• [Problem to solve]: From the items below, display every line that contains the word "closing".

*** Task inputs Section Begins ***

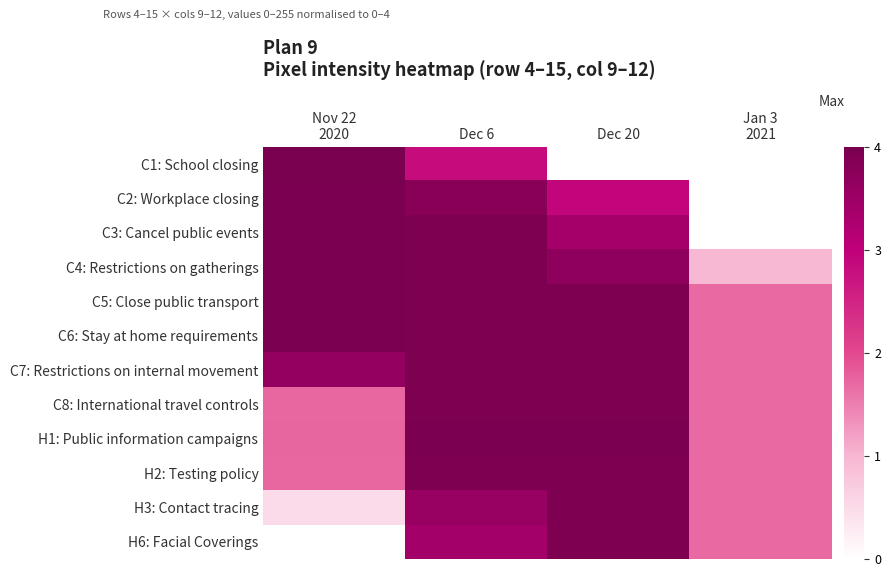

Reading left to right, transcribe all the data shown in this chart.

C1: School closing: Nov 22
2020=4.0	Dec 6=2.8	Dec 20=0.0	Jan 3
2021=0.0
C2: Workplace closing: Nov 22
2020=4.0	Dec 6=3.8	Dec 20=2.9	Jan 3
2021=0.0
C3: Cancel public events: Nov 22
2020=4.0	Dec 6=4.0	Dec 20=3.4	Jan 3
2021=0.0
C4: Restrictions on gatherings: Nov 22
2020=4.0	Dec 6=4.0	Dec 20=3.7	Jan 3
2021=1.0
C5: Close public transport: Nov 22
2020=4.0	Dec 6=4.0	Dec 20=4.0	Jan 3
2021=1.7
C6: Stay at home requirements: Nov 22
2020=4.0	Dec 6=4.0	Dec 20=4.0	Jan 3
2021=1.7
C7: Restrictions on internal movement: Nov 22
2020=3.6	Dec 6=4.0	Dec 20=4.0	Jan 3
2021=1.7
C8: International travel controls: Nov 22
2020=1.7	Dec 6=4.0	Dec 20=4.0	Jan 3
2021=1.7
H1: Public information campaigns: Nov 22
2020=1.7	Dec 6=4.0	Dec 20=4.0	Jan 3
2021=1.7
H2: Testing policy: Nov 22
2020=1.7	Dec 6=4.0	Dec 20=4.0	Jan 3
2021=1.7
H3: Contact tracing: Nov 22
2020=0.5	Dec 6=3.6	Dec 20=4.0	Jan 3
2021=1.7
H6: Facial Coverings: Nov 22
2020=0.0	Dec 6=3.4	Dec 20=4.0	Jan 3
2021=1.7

*** Task inputs Section Ends ***
*** Task inputs Section Begins ***

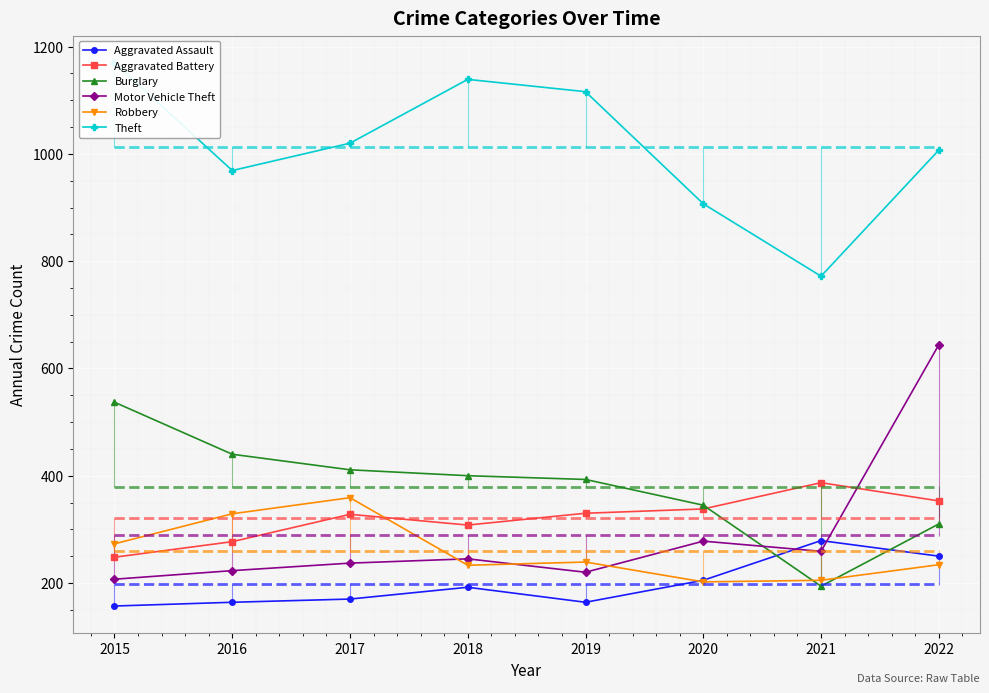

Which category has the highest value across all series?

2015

*** Task inputs Section Ends ***

• [Response]:
C1: School closing: Nov 22
C2: Workplace closing: Nov 22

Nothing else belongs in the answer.